WORK REQUIRED →
One line in the listing below contains "360 369 7.62". Repeat that line and each line after it exactly, ending with the last one.
┌────────
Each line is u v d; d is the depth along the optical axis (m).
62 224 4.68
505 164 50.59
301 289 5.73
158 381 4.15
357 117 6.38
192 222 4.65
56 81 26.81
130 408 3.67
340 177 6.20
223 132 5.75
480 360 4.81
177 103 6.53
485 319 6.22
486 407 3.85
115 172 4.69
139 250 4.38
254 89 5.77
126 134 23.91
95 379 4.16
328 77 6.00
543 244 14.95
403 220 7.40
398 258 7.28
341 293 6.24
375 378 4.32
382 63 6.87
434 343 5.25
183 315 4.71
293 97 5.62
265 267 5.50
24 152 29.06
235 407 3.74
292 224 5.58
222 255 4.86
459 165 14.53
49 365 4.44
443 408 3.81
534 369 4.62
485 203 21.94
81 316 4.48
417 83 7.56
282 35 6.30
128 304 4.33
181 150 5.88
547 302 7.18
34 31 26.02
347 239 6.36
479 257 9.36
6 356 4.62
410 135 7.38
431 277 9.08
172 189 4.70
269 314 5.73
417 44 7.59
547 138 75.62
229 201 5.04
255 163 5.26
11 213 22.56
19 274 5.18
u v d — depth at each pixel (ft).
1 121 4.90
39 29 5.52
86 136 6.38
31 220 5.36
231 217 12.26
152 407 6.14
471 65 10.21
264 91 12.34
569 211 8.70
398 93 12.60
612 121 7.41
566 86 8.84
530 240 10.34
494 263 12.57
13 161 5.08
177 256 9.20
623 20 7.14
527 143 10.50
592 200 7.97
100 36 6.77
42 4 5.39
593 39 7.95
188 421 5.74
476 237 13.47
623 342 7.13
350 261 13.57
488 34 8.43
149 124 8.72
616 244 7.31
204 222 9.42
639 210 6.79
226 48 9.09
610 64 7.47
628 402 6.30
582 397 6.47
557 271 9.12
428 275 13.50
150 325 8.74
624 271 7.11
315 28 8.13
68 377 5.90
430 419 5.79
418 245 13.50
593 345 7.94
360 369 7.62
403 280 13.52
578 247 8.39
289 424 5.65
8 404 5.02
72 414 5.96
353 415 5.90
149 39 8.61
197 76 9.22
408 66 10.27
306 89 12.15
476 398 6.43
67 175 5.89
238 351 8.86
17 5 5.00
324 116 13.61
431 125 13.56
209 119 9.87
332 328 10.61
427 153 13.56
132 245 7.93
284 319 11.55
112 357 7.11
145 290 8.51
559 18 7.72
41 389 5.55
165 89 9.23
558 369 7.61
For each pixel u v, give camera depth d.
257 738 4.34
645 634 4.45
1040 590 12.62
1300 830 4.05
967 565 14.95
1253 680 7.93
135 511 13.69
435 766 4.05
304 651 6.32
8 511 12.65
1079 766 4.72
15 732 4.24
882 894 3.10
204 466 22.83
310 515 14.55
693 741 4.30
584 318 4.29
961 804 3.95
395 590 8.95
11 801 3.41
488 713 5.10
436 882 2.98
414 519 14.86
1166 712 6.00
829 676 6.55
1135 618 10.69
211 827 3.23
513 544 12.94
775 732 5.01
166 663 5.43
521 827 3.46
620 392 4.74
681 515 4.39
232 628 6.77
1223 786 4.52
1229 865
└────────
RESPONSE →
360 369 7.62
403 280 13.52
578 247 8.39
289 424 5.65
8 404 5.02
72 414 5.96
353 415 5.90
149 39 8.61
197 76 9.22
408 66 10.27
306 89 12.15
476 398 6.43
67 175 5.89
238 351 8.86
17 5 5.00
324 116 13.61
431 125 13.56
209 119 9.87
332 328 10.61
427 153 13.56
132 245 7.93
284 319 11.55
112 357 7.11
145 290 8.51
559 18 7.72
41 389 5.55
165 89 9.23
558 369 7.61
For each pixel u v, give camera depth d.
257 738 4.34
645 634 4.45
1040 590 12.62
1300 830 4.05
967 565 14.95
1253 680 7.93
135 511 13.69
435 766 4.05
304 651 6.32
8 511 12.65
1079 766 4.72
15 732 4.24
882 894 3.10
204 466 22.83
310 515 14.55
693 741 4.30
584 318 4.29
961 804 3.95
395 590 8.95
11 801 3.41
488 713 5.10
436 882 2.98
414 519 14.86
1166 712 6.00
829 676 6.55
1135 618 10.69
211 827 3.23
513 544 12.94
775 732 5.01
166 663 5.43
521 827 3.46
620 392 4.74
681 515 4.39
232 628 6.77
1223 786 4.52
1229 865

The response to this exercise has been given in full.